Determine how many lines in the listing below contain "hand", then give only that number.

## SOURCE RECORDS
╭──
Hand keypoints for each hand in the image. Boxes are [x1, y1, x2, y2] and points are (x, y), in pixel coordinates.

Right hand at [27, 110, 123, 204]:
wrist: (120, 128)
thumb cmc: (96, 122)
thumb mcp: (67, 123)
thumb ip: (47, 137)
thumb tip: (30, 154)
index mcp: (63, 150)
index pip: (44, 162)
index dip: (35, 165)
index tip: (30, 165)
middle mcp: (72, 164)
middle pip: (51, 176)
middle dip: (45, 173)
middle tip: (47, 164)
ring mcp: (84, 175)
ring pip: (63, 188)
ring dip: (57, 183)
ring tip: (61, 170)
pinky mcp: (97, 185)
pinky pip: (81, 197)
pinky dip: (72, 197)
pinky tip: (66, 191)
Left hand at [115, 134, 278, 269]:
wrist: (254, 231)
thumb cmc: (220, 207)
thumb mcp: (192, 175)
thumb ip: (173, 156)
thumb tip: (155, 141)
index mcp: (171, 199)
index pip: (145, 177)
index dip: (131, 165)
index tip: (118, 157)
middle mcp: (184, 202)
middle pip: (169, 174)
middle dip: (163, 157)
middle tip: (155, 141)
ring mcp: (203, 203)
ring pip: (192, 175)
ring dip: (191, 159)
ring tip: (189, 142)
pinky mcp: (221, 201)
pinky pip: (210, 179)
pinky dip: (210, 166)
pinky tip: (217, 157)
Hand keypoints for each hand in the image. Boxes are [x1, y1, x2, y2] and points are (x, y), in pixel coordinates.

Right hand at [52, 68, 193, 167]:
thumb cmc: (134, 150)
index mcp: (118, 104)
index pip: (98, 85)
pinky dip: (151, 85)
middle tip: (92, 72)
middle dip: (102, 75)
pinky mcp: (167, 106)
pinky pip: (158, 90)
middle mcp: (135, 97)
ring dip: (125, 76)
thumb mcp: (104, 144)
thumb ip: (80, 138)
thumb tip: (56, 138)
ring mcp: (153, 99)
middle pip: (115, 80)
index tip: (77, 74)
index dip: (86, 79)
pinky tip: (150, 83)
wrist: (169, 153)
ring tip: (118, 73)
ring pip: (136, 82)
╰──
## WRITTEN ANSWER
5